State the domain for each of the functions below.

1. $f(x) =\frac { x } { x ^ { 2 } + 1 }$

$0$ is excluded from the denominator of a fraction because division by $0$ would make the fraction undefined. What value of $x$, if any, would make the denominator $x^2 + 1 = 0$?

1. $g(x) =\frac { 1 } { x } - \frac { x } { x + 1 }$

Consider the domain of each part of the subtraction problem separately.

$\frac{1}{x}$ has a domain of $x\not= 0$ while $\frac {x}{x+1}$ has a domain of $x\not=-1$.

Since $g(x)$ is the difference between $\frac{1}{x}$ and $\frac {x}{x+1}$, both excluded values must be excluded from $g(x)$.

1. $h(x)=\sqrt{x^2-9}$

Typically, a square root function has a domain of $x ≥ 0$, but in this case, $x$ is squared... meaning both positive or negative values will yield positive outputs.

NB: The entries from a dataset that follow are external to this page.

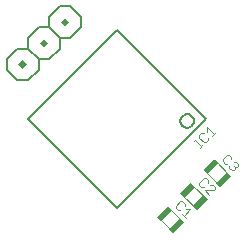
<source format=gto>
G75*
%MOIN*%
%OFA0B0*%
%FSLAX24Y24*%
%IPPOS*%
%LPD*%
%AMOC8*
5,1,8,0,0,1.08239X$1,22.5*
%
%ADD10C,0.0050*%
%ADD11C,0.0040*%
%ADD12C,0.0060*%
%ADD13R,0.0200X0.0200*%
%ADD14R,0.0197X0.0512*%
D10*
X002755Y005333D02*
X005725Y002363D01*
X008695Y005333D01*
X005725Y008303D01*
X002755Y005333D01*
X007834Y005262D02*
X007836Y005291D01*
X007842Y005320D01*
X007851Y005348D01*
X007864Y005374D01*
X007880Y005398D01*
X007900Y005420D01*
X007922Y005440D01*
X007946Y005456D01*
X007972Y005469D01*
X008000Y005478D01*
X008029Y005484D01*
X008058Y005486D01*
X008087Y005484D01*
X008116Y005478D01*
X008144Y005469D01*
X008170Y005456D01*
X008194Y005440D01*
X008216Y005420D01*
X008236Y005398D01*
X008252Y005374D01*
X008265Y005348D01*
X008274Y005320D01*
X008280Y005291D01*
X008282Y005262D01*
X008280Y005233D01*
X008274Y005204D01*
X008265Y005176D01*
X008252Y005150D01*
X008236Y005126D01*
X008216Y005104D01*
X008194Y005084D01*
X008170Y005068D01*
X008144Y005055D01*
X008116Y005046D01*
X008087Y005040D01*
X008058Y005038D01*
X008029Y005040D01*
X008000Y005046D01*
X007972Y005055D01*
X007946Y005068D01*
X007922Y005084D01*
X007900Y005104D01*
X007880Y005126D01*
X007864Y005150D01*
X007851Y005176D01*
X007842Y005204D01*
X007836Y005233D01*
X007834Y005262D01*
D11*
X008347Y004666D02*
X008273Y004593D01*
X008310Y004629D02*
X008529Y004410D01*
X008493Y004373D02*
X008566Y004446D01*
X008608Y004562D02*
X008681Y004562D01*
X008754Y004635D01*
X008754Y004708D01*
X008873Y004753D02*
X009019Y004899D01*
X008946Y004826D02*
X008726Y005046D01*
X008726Y004899D01*
X008608Y004854D02*
X008535Y004854D01*
X008462Y004781D01*
X008462Y004708D01*
X008608Y004562D01*
X008972Y003954D02*
X009487Y003439D01*
X009544Y003614D02*
X009471Y003687D01*
X009471Y003760D01*
X009389Y003842D02*
X009316Y003842D01*
X009243Y003915D01*
X009243Y003988D01*
X009389Y004134D01*
X009462Y004134D01*
X009535Y004061D01*
X009535Y003988D01*
X009617Y003906D02*
X009690Y003906D01*
X009763Y003833D01*
X009763Y003760D01*
X009727Y003723D01*
X009653Y003723D01*
X009653Y003650D01*
X009617Y003614D01*
X009544Y003614D01*
X009653Y003723D02*
X009617Y003760D01*
X009153Y003105D02*
X008638Y003620D01*
X008610Y003355D02*
X008463Y003209D01*
X008463Y003135D01*
X008537Y003062D01*
X008610Y003062D01*
X008655Y002944D02*
X008947Y002944D01*
X008984Y002981D01*
X008984Y003054D01*
X008911Y003127D01*
X008838Y003127D01*
X008756Y003209D02*
X008756Y003282D01*
X008683Y003355D01*
X008610Y003355D01*
X008655Y002944D02*
X008801Y002798D01*
X008708Y002660D02*
X008193Y003175D01*
X007859Y002840D02*
X008374Y002325D01*
X008168Y002311D02*
X007949Y002092D01*
X007875Y002165D02*
X008022Y002019D01*
X007929Y001880D02*
X007414Y002395D01*
X007684Y002429D02*
X007684Y002356D01*
X007757Y002283D01*
X007830Y002283D01*
X007684Y002429D02*
X007830Y002576D01*
X007903Y002576D01*
X007977Y002502D01*
X007977Y002429D01*
X008022Y002311D02*
X008168Y002311D01*
X007595Y001546D02*
X007080Y002061D01*
D12*
X002753Y006613D02*
X002399Y006613D01*
X002046Y006966D01*
X002046Y007320D01*
X002399Y007673D01*
X002753Y007673D01*
X002753Y008027D01*
X003107Y008380D01*
X003460Y008380D01*
X003460Y008734D01*
X003814Y009087D01*
X004167Y009087D01*
X004521Y008734D01*
X004521Y008380D01*
X004167Y008027D01*
X003814Y008027D01*
X003814Y007673D01*
X003460Y007320D01*
X003107Y007320D01*
X003107Y006966D01*
X002753Y006613D01*
X003107Y007320D02*
X002753Y007673D01*
X003460Y008380D02*
X003814Y008027D01*
D13*
G36*
X004131Y008557D02*
X003990Y008416D01*
X003849Y008557D01*
X003990Y008698D01*
X004131Y008557D01*
G37*
G36*
X003424Y007850D02*
X003283Y007709D01*
X003142Y007850D01*
X003283Y007991D01*
X003424Y007850D01*
G37*
G36*
X002717Y007143D02*
X002576Y007002D01*
X002435Y007143D01*
X002576Y007284D01*
X002717Y007143D01*
G37*
D14*
G36*
X007184Y001930D02*
X007045Y002069D01*
X007406Y002430D01*
X007545Y002291D01*
X007184Y001930D01*
G37*
G36*
X007602Y001512D02*
X007463Y001651D01*
X007824Y002012D01*
X007963Y001873D01*
X007602Y001512D01*
G37*
G36*
X008381Y002291D02*
X008242Y002430D01*
X008603Y002791D01*
X008742Y002652D01*
X008381Y002291D01*
G37*
G36*
X007964Y002709D02*
X007825Y002848D01*
X008186Y003209D01*
X008325Y003070D01*
X007964Y002709D01*
G37*
G36*
X008743Y003488D02*
X008604Y003627D01*
X008965Y003988D01*
X009104Y003849D01*
X008743Y003488D01*
G37*
G36*
X009160Y003070D02*
X009021Y003209D01*
X009382Y003570D01*
X009521Y003431D01*
X009160Y003070D01*
G37*
M02*

</source>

However, do not neglect to consider the $− 9$. What values of $x$, both positive and negative, will make $x^2 − 9 > 0$?

$x ≤ − 3 \cup x ≥ 3$

1. $k(x)=\frac{\log\left(x-3\right)}{\sqrt{x+4}}$

Consider the domain of the numerator and the domain of the denominator separately.

1. What is the domain of $\log(x − 3)$?

1. What is the domain of $\sqrt{(x+4)}$?

1. What value is excluded from the denominator of all fractions?

1. Now combine these results to find the domain of $k(x)$.

1. $x > 3$

2. $x ≥ −4$

3. $x ≠ −4$

4. $x > 3$